The New World Religion

By Bilal Muhammad – Originally posted on his official Facebook page.


The New World Religion, being preached to you and your kids in school and in the media. It has 7 tenets:

1. Naturalism: Everything that exists is material. All that is true must be observable to the five senses, repeatable in a lab setting, and published recently by a secular Western university. This sidelines ethics, metaphysics, and spirituality as unimportant, folkloric, superstitious, metaphorical, or simply mad. All non-naturalistic truths are just perspectives and opinions that are equally valid or invalid.

2. Power and chance control the world: There is no Logos, no dialogue, and no supernatural force. Suffering is meaningless, and comes from individuals, institutions, and nature – it is not a trial, it is not a purification, it is not person-building, and it is not a supernatural punishment.

3. Individualism: Everyone is in constant competition for their own material interests. Society is just an amalgamation of individuals with their own independent goals. Forget the “Umma”, the “Church”, or even familial or tribal associations. Economic prosperity is more important than family and community. If you decide to get married – if it suits your selfish interests – then “economic independence” must precede marriage, even though Allah encouraged early marriage and promised to give sustenance to couples and parents.

4. History must only be observed through a socio-economic lens. Muhammad (s) was, at most, a “social reformer”, military leader, and founder of a global religion. Anything more is just a personal belief and perspective beyond the scope of reason.

5. Religion is a non-rational private conviction, practiced only at home and in a place of worship. It is completely separate from all public affairs, even though politics should never be separated from ethics, and ethics is related to religion. Most religion is mythology, and mythology is no different than storytelling.

6. The agency of the individual must be maximized. Your identity is whatever you individually feel. It is not negotiated with your surroundings, nor is it demarcated by anything physical. You can choose whatever you want about yourself. “As long as you’re not hurting anyone” (even though harm is relative), anything goes.

7. Your sexuality should be celebrated, and it either just as important or more important than your religious identity.

These 7 values are reinforced every day, and have become the basis of our conscious and subconscious beliefs and actions.
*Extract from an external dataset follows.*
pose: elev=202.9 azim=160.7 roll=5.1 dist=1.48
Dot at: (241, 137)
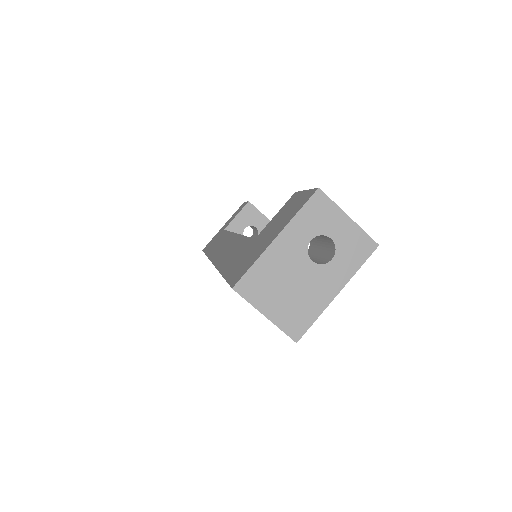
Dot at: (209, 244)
Not only is it difficult to transcend this matrix, but it is resilient to change and unyielding to resistance.

So, how will our children maintain an Islamic worldview amidst all of this noise? If their schools, universities, and workplaces all operate under these 7 values, then wouldn’t they simply see the way of their parents as old-fashioned and socially irrelevant? According to Pew, 77% of children who are raised Muslim in America still identify with Islam as adults. That means 23% leave Islam altogether. How much of that remaining 77% actually maintain an Islamic worldview; how many even practice their religion? What will our communities look like in a few generations?

The answer to these looming problems must be in the formation of Islamic re-education. Not a simple reactionary return to dogma, but an intellectual re-evaluation of the problems of modernity and postmodernism, and an intelligent integration of Islamic education and spiritual rehabilitation.